== Assignment ==
Set down each line of the data below exactly.
+ + + + +
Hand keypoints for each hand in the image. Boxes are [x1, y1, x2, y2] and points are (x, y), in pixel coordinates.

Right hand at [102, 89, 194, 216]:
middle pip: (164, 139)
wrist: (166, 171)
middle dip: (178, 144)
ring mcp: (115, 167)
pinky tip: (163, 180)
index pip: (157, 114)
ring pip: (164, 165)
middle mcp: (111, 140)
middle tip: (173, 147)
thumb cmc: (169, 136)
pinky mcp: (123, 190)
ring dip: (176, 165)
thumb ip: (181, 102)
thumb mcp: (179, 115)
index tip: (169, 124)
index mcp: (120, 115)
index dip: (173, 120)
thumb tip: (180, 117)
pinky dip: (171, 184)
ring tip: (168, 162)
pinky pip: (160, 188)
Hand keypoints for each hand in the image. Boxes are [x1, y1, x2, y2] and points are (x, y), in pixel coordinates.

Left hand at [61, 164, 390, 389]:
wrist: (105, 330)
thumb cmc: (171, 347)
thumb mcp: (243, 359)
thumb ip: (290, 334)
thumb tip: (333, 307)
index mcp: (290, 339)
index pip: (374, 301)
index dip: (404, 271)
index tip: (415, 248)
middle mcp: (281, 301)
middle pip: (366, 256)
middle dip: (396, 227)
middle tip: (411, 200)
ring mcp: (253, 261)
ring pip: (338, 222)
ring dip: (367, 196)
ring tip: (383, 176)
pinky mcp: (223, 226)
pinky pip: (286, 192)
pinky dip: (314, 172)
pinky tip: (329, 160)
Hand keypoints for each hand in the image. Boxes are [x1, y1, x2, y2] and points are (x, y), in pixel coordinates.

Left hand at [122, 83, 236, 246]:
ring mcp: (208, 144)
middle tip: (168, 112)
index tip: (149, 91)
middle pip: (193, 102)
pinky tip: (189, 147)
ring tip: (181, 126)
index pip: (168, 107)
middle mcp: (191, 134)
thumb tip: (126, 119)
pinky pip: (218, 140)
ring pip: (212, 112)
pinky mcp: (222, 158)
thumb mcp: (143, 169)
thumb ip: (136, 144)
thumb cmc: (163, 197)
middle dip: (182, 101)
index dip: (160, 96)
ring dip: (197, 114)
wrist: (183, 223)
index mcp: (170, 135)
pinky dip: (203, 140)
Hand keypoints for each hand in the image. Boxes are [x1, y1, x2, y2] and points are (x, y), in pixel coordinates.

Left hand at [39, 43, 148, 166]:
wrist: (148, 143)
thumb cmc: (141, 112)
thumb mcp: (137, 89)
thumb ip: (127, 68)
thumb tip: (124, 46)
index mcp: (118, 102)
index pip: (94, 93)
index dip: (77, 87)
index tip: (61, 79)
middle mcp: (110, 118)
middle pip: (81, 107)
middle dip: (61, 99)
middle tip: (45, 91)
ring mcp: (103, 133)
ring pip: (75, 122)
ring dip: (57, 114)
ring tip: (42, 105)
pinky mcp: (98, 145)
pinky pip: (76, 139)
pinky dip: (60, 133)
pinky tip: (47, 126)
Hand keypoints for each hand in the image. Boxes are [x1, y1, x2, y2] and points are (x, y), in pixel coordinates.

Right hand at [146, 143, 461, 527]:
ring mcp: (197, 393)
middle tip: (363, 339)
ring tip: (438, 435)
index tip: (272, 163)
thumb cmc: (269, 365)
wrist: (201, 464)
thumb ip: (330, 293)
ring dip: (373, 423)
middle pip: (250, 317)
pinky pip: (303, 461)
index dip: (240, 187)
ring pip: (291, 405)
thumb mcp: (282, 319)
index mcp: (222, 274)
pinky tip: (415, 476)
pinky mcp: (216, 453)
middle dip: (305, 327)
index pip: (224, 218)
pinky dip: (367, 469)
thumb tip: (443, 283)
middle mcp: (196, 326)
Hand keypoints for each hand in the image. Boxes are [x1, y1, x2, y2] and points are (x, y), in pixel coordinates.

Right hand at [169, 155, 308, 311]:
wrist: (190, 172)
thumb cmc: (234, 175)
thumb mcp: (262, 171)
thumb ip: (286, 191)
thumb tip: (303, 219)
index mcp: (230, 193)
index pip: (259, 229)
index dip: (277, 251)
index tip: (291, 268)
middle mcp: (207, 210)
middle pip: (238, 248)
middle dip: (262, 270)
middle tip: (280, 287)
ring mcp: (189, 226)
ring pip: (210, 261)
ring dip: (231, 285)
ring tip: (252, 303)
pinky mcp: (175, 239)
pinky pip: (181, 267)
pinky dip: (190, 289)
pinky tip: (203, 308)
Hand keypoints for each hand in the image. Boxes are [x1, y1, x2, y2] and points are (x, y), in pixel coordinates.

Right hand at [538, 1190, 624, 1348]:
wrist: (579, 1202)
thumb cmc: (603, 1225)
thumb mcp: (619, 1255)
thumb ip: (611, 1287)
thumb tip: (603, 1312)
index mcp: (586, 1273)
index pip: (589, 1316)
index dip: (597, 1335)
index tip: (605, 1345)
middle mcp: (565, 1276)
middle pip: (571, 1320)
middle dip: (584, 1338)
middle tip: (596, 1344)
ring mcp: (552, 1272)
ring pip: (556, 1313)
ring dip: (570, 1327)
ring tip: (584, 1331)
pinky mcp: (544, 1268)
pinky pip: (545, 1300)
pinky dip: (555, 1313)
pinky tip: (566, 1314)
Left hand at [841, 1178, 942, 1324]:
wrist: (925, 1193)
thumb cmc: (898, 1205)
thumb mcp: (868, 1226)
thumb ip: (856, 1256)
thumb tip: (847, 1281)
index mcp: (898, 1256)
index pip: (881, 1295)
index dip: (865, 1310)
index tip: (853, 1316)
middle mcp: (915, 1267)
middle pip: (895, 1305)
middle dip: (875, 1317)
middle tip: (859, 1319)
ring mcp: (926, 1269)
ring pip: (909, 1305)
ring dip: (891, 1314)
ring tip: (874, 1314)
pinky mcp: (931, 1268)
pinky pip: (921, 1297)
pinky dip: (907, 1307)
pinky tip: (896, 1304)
+ + + + +
== Task result ==
Hand keypoints for each hand in the image. Boxes are [x1, y1, x2, y2] and points are (x, y), in pixel coordinates.

Right hand at [102, 89, 194, 216]:
middle pip: (164, 139)
wrist: (166, 171)
middle dip: (178, 144)
ring mcp: (115, 167)
pinky tip: (163, 180)
index pip: (157, 114)
ring pip: (164, 165)
middle mcp: (111, 140)
middle tip: (173, 147)
thumb cmc: (169, 136)
pinky mcp: (123, 190)
ring dip: (176, 165)
thumb ip: (181, 102)
thumb mcp: (179, 115)
index tip: (169, 124)
index mcp: (120, 115)
index dip: (173, 120)
thumb tip: (180, 117)
pinky dip: (171, 184)
ring tip: (168, 162)
pinky pip: (160, 188)
Hand keypoints for each hand in the image. Boxes are [x1, y1, x2, y2] and points are (x, y), in pixel coordinates.

Left hand at [61, 164, 390, 389]:
wrist: (105, 330)
thumb cmc: (171, 347)
thumb mcp: (243, 359)
thumb ip: (290, 334)
thumb tip: (333, 307)
index mcp: (290, 339)
index pip: (374, 301)
index dip: (404, 271)
index tip: (415, 248)
middle mcp: (281, 301)
middle pip: (366, 256)
middle dip: (396, 227)
middle tip: (411, 200)
ring mcp: (253, 261)
ring pip: (338, 222)
ring dip: (367, 196)
ring tip: (383, 176)
pinky mcp: (223, 226)
pinky pip: (286, 192)
pinky dip: (314, 172)
pinky tip: (329, 160)
Hand keypoints for each hand in the image. Boxes are [x1, y1, x2, y2] and points are (x, y), in pixel coordinates.

Left hand at [122, 83, 236, 246]:
ring mcp: (208, 144)
middle tip: (168, 112)
index tip: (149, 91)
middle pip: (193, 102)
pinky tip: (189, 147)
ring tip: (181, 126)
index pip: (168, 107)
middle mcp: (191, 134)
thumb tip: (126, 119)
pinky pip: (218, 140)
ring pip: (212, 112)
pinky mcp: (222, 158)
thumb mcp: (143, 169)
thumb ip: (136, 144)
thumb cmc: (163, 197)
middle dip: (182, 101)
index dip: (160, 96)
ring dip: (197, 114)
wrist: (183, 223)
index mcp: (170, 135)
pinky dip: (203, 140)
Hand keypoints for each hand in the image. Boxes are [x1, y1, x2, y2] and points are (x, y), in pixel coordinates.

Left hand at [39, 43, 148, 166]:
wrist: (148, 143)
thumb cmc: (141, 112)
thumb mcp: (137, 89)
thumb ip: (127, 68)
thumb tip: (124, 46)
index mcp: (118, 102)
index pip: (94, 93)
index dip: (77, 87)
index tip: (61, 79)
middle mcp: (110, 118)
middle pip: (81, 107)
middle dip: (61, 99)
middle tip: (45, 91)
ring mcp: (103, 133)
ring pip: (75, 122)
ring dip: (57, 114)
ring tip: (42, 105)
pinky mcp: (98, 145)
pinky pip: (76, 139)
pinky dip: (60, 133)
pinky tip: (47, 126)
Hand keypoints for each hand in the image. Boxes are [x1, y1, x2, y2] and points are (x, y), in pixel coordinates.

Right hand at [146, 143, 461, 527]:
ring mcp: (197, 393)
middle tip: (363, 339)
ring tip: (438, 435)
index tip: (272, 163)
thumb cmc: (269, 365)
wrist: (201, 464)
thumb ip: (330, 293)
ring dip: (373, 423)
middle pip: (250, 317)
pinky pip: (303, 461)
index dip: (240, 187)
ring pip: (291, 405)
thumb mcp: (282, 319)
index mcp: (222, 274)
pinky tip: (415, 476)
pinky mcp: (216, 453)
middle dip: (305, 327)
index pip: (224, 218)
pinky dip: (367, 469)
thumb tip: (443, 283)
middle mcp: (196, 326)
Hand keypoints for each hand in the image. Boxes are [x1, y1, x2, y2] and points are (x, y), in pixel coordinates.

Right hand at [169, 155, 308, 311]:
wrist: (190, 172)
thumb cmc: (234, 175)
thumb mcp: (262, 171)
thumb ip: (286, 191)
thumb tip: (303, 219)
index mcp: (230, 193)
index pip: (259, 229)
index dip: (277, 251)
index tip: (291, 268)
middle mcp: (207, 210)
middle pip: (238, 248)
middle dip: (262, 270)
middle tip: (280, 287)
ring mcp: (189, 226)
ring pip: (210, 261)
ring dip: (231, 285)
ring tip: (252, 303)
pinky mcp: (175, 239)
pinky pip: (181, 267)
pinky dip: (190, 289)
pinky tip: (203, 308)
Hand keypoints for each hand in the image. Boxes are [x1, y1, x2, y2] and points are (x, y), in pixel coordinates.

Right hand at [538, 1190, 624, 1348]:
wrist: (579, 1202)
thumb cmc: (603, 1225)
thumb mcp: (619, 1255)
thumb ip: (611, 1287)
thumb tip: (603, 1312)
index mcp: (586, 1273)
index pip: (589, 1316)
index dip: (597, 1335)
index tip: (605, 1345)
middle mcp: (565, 1276)
middle pip: (571, 1320)
middle dip: (584, 1338)
middle tip: (596, 1344)
ring mcp: (552, 1272)
ring pip: (556, 1313)
ring dip: (570, 1327)
ring tip: (584, 1331)
pinky mcp: (544, 1268)
pinky pip: (545, 1300)
pinky dip: (555, 1313)
pinky tip: (566, 1314)
Left hand at [841, 1178, 942, 1324]:
wrist: (925, 1193)
thumb cmc: (898, 1205)
thumb mcp: (868, 1226)
thumb ip: (856, 1256)
thumb tip: (847, 1281)
index mcp: (898, 1256)
index pip: (881, 1295)
index dip: (865, 1310)
index tip: (853, 1316)
middle mcp: (915, 1267)
middle pip: (895, 1305)
middle dip: (875, 1317)
middle tip: (859, 1319)
ring mcp: (926, 1269)
ring pip: (909, 1305)
ring dip: (891, 1314)
ring tip: (874, 1314)
pinky mcp: (931, 1268)
pinky pip: (921, 1297)
pinky dip: (907, 1307)
pinky tip: (896, 1304)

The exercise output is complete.